RICHLAND, Wash. – For Gary Hix, a recent accomplishment at the Plutonium Finishing Plant (PFP) ended a long career chapter at the Hanford Site facility.

   Hix is the field work supervisor for the team that recently finished cutting up and removing the most hazardous glovebox in the PFP, glovebox HA-9A, performing some of the most hazardous work across the DOE complex.

   That glovebox, and a similar one the crew removed, were each about two stories tall and highly contaminated with radiological and chemical hazards. They are among the many components the PFP workforce is removing to prepare the plant for demolition.

   Hix’s crew started work on HA-9A in October 2015, but his experience with the glovebox dates to 2004, when he was a nuclear chemical operator. The mission at PFP was to remove process equipment, in this case, mechanics inside the gloveboxes once used to process plutonium. Hix said he chose the A-Line, one of two former production lines at PFP.

   “No one wanted to go in there. It was a challenge,” he said.

   And it was a challenge. Shut down since the mid-1970s, clear ports that allowed workers to see through from the outside were blackened, due to exposure to radiation and chemicals. Workers relied on each other to tell how and where to move their hands because they couldn’t see through the darkened ports.

   “Imagine changing your oil in your car or changing your car tire, blindfolded, relying on someone else to tell you where to move your hand or where to move the wrench,” Hix said. 

   The team he was on removed components from two of three levels of HA-9A in 2004. Subsequent teams removed the remaining components, leaving the glovebox in the condition Hix and his team would find it in 2015. 

   During that time, Hix had the opportunity to become upgraded from a bargaining unit employee to a field work supervisor. In late 2015, he nearly left PFP for another opportunity, but chose to stay in a leadership role.

   “It’s almost home to me. It’s become part of my life. Having been here since 2000, I want to see the end of it,” he said.

   Hix credits his current team for its recent work in cutting apart and removing the same glovebox he worked on more than 10 years ago.

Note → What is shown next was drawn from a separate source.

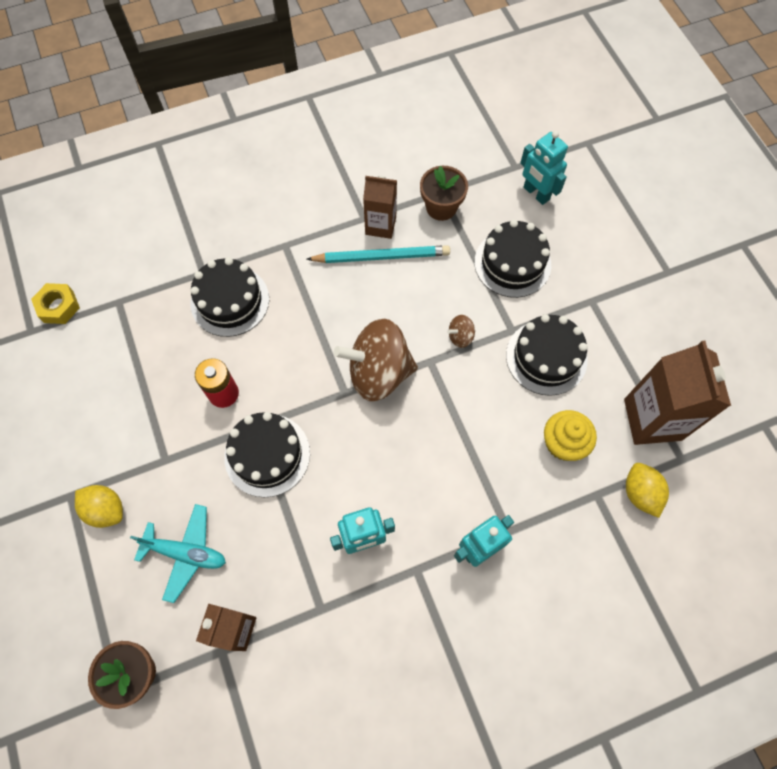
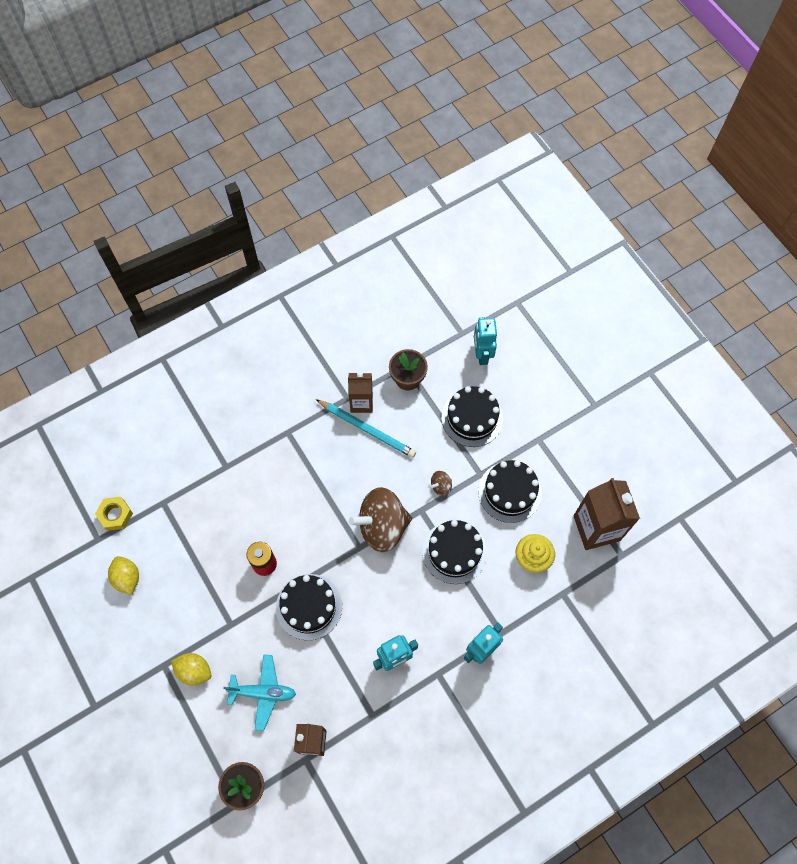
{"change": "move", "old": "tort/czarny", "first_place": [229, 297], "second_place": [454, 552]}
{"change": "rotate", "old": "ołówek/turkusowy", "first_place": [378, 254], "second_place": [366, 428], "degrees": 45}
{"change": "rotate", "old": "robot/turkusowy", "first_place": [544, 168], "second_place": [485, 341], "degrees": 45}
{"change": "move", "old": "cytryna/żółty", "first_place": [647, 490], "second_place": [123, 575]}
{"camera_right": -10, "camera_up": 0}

   “This group, more than any other group that I’ve worked with, has been more involved in finding ways to be successful. Between the operators and the radiological control technicians on our team, we all want to help, and we all want to find the answers,” he said.

   Hix and his team will remove ventilation components, then start a new chapter at PFP as they move onto another hazardous area of the facility to prepare chemical tanks and pipes for removal before or during demolition. Other crews at PFP are removing contaminated ventilation ductwork, removing process lines, performing decontamination, and conducting asbestos abatement, all steps necessary to prepare the facility for safe and compliant demolition.